Data for the task START
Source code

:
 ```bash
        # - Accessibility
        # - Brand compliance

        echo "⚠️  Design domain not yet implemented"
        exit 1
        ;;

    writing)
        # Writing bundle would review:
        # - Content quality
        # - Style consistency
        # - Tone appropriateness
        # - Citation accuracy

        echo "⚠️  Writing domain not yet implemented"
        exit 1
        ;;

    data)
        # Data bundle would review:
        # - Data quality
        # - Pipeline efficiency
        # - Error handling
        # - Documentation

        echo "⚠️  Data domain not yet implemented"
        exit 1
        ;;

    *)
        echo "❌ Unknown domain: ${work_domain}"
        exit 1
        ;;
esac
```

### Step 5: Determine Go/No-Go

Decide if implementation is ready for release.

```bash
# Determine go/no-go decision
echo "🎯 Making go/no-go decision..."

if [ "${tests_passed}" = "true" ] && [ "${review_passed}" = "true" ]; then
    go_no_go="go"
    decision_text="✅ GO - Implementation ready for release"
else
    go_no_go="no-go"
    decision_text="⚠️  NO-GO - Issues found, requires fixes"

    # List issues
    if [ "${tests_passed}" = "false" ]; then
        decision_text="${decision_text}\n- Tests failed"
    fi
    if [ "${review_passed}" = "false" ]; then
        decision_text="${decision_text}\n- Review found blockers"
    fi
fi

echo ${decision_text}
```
Data for the task END
Data for the task START
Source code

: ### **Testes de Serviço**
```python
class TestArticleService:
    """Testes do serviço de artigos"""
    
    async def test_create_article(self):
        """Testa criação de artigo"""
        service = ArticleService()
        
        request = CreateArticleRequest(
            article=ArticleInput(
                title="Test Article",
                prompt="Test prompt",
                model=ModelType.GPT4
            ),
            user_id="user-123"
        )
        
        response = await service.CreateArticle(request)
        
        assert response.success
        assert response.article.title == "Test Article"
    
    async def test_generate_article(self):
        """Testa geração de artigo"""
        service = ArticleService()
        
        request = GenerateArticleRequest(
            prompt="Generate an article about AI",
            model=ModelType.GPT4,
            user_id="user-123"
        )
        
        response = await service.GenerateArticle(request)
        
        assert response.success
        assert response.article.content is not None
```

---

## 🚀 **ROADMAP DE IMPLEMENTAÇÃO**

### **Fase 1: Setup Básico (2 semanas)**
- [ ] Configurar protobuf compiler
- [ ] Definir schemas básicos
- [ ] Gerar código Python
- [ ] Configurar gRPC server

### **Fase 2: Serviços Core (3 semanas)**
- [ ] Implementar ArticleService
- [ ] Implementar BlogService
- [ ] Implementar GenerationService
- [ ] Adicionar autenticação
Data for the task END
Data for the task START
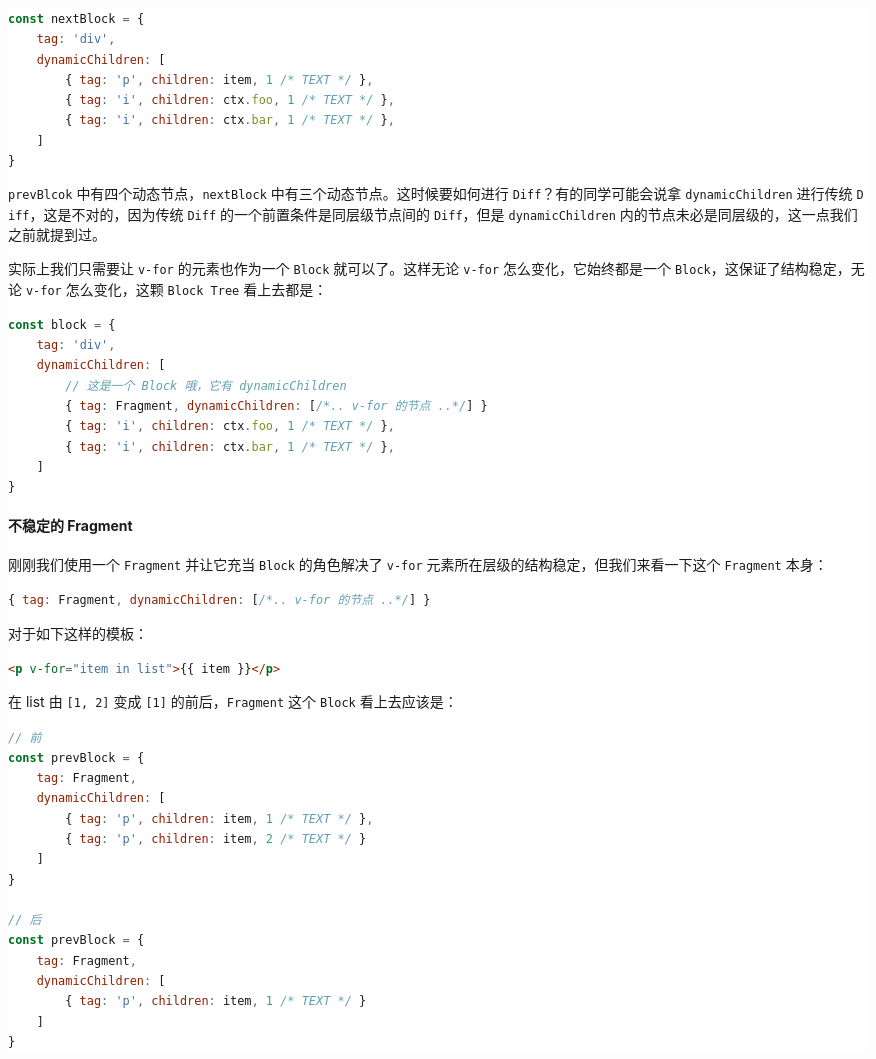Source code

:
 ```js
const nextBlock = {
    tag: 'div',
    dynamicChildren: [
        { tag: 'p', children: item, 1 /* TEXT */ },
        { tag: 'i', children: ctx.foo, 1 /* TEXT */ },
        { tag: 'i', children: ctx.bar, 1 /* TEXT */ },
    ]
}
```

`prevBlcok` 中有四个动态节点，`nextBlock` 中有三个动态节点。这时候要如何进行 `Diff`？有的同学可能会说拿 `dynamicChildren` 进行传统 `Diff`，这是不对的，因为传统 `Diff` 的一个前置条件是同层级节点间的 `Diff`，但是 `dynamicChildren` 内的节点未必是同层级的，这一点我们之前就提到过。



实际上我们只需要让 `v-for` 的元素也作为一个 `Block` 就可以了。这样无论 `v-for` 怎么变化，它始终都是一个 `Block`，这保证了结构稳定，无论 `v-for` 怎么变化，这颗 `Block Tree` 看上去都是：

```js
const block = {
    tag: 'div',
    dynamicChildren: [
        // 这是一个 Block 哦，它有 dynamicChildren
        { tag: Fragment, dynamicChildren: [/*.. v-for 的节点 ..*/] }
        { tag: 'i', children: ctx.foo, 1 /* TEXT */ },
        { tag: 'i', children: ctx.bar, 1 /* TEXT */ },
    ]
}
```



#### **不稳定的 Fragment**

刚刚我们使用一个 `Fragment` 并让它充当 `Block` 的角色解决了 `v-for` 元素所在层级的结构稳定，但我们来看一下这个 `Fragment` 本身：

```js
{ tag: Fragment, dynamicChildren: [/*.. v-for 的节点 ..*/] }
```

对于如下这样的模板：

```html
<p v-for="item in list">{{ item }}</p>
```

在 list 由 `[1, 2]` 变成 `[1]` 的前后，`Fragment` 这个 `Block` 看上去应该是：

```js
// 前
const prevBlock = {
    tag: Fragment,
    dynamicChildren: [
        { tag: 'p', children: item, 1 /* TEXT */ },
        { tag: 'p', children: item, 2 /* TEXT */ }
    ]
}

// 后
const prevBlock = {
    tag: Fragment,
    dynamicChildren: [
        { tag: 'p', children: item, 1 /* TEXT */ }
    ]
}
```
Data for the task END
■ Work required
Only lines of the data holding the word "implemented" go in the answer. Please copy each of them.

■ Problem solution
        echo "⚠️  Design domain not yet implemented"
        echo "⚠️  Writing domain not yet implemented"
        echo "⚠️  Data domain not yet implemented"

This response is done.